An alternative is to remove pages from a current document:
using var pdf = new PdfDocument(@"source.pdf");
pdf.RemovePages(0, 3);
pdf.Save("remaining.pdf")
You can also reorder pages after removal. Look at the code samples in these sections:
Optimize output files
Earlier, I used the RemoveUnusedResources method to optimize resulting files. Docotic.Pdf provides more options for PDF compression. For example, you can remove structure information or compress images. Read the Compress PDF documents in C# and VB.NET article for more information. You can also try the Compress PDF document in .NET code sample from GitHub.
PDF splitting is sometimes used to get page files smaller than some limit. In such cases, you can measure the resulting size and compress the file if necessary.

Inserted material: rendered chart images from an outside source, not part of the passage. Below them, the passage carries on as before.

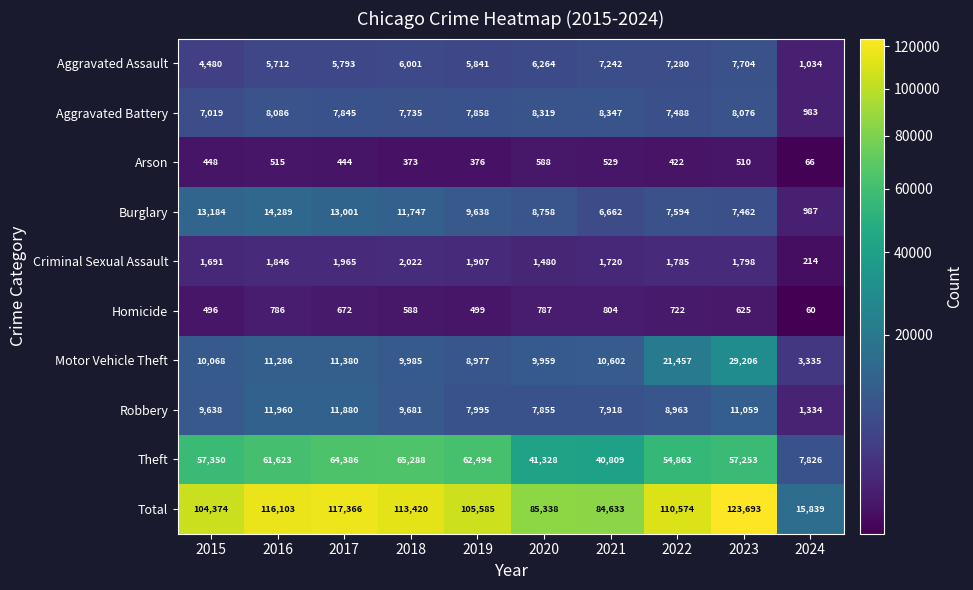

Where does the Motor Vehicle Theft series first go above 10602?

2016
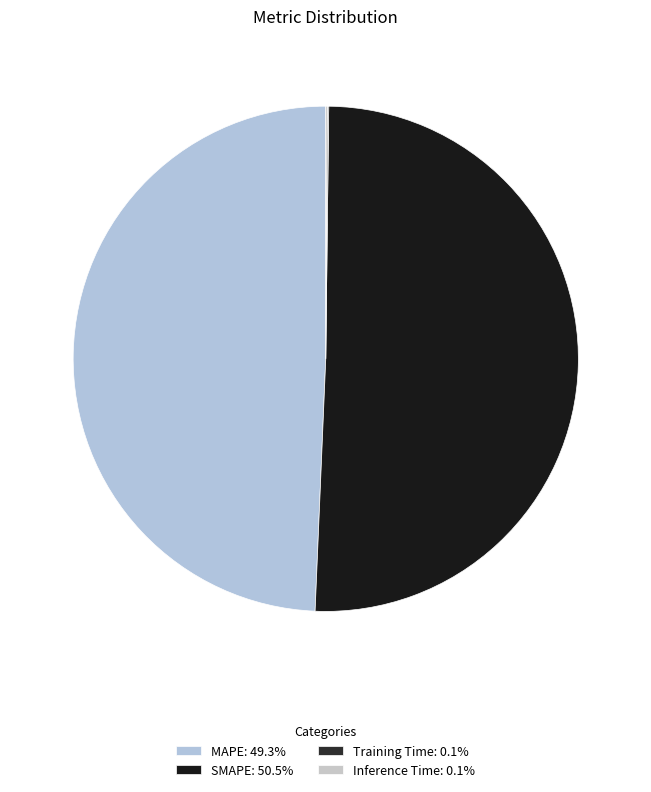

How many segments does this pie chart have?

4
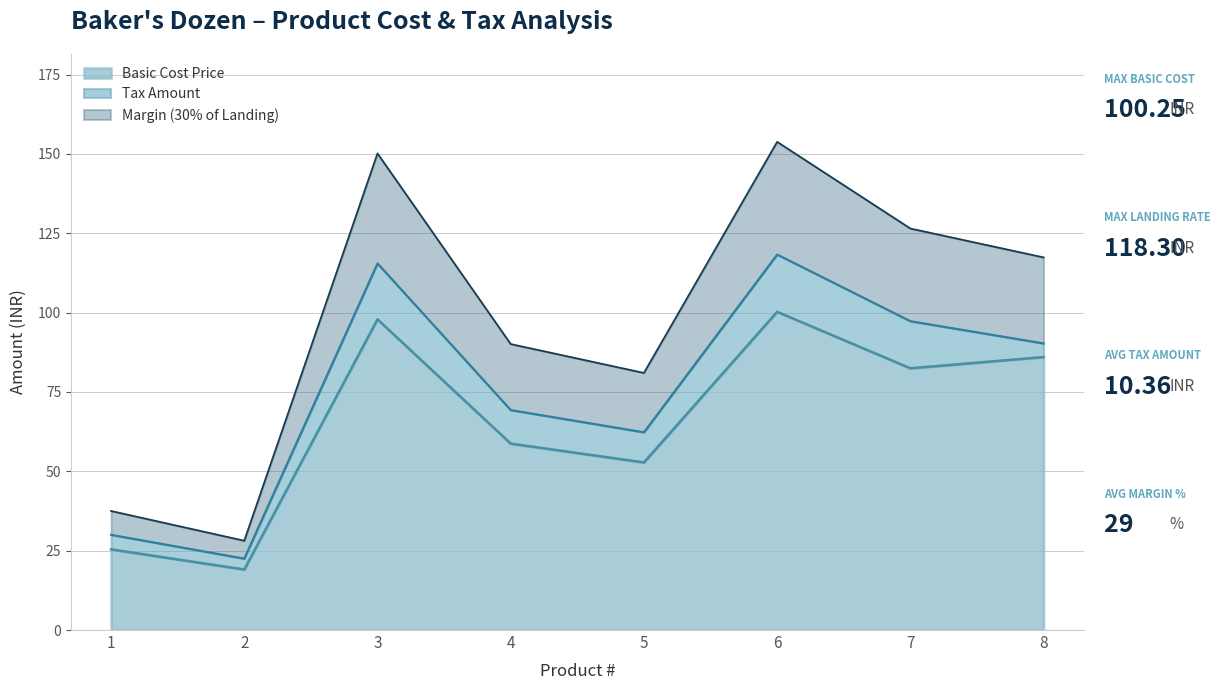

Reading right to left, transcribe all the data shown in this chart.

Basic Cost Price: 86.0	82.5	100.2	52.8	58.7	97.9	19.1	25.4
Tax Amount: 4.3	14.8	18.1	9.5	10.6	17.6	3.4	4.6
Margin %: 30.0	30.0	30.0	30.0	30.0	30.0	25.0	25.0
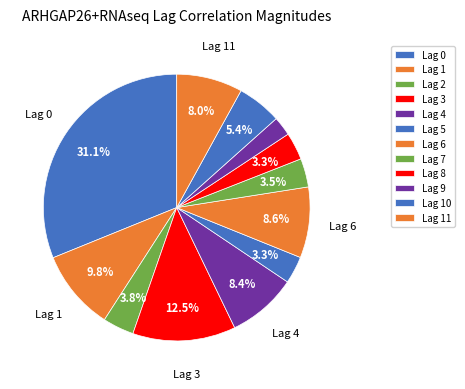

Is there any slice that represents more than half of the pie?

No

Sample code:
using var pdf = new PdfDocument("source.pdf");
using PdfDocument copy = pdf.CopyPages(0, 1);
copy.RemoveUnusedResources();
using var ms = new MemoryStream();
copy.Save(ms);
byte limit = 1024 * 1024;
if (ms.Length > limit)
{
compress(copy);
copy.Save("result.pdf");
}
Note that it might be impossible to compress a PDF file below a certain limit. The results depend on the file content and on the limit value.
Extract page content
It is also possible to change page content when splitting. For example, you can scale extracted pages before using them in a PDF imposition. Try the related Create XObject from page sample project from GitHub.
Or you can remove or replace some content on extracted pages. Look at the Copy text, paths and images code sample that shows how to copy PDF page objects.
Split PDF to images
Docotic.Pdf also allows you to split PDF document to page images. Read the Convert PDF to image in C# and VB.NET article for more detail.
Split in parallel threads
You might want to parallelize PDF splitting for large documents. The
PdfDocument class is not thread-safe. But it is possible to
use separate PdfDocument
objects in each thread:
string fileName = "source.pdf";
using var temp = new PdfDocument(fileName);
int pageCount = temp.PageCount;
Parallel.For(0, pageCount, i =>
{
using var pdf = new PdfDocument(fileName);
using var copy = pdf.CopyPages(i, 1);
copy.RemoveUnusedResources();
copy.Save($"split_{i}.pdf");
});
Note that the single-threaded code is usually faster. Multi-threaded solution involves an overhead related to parsing of extra PdfDocument objects. Use the single-threaded version unless tests prove that a parallel code is faster.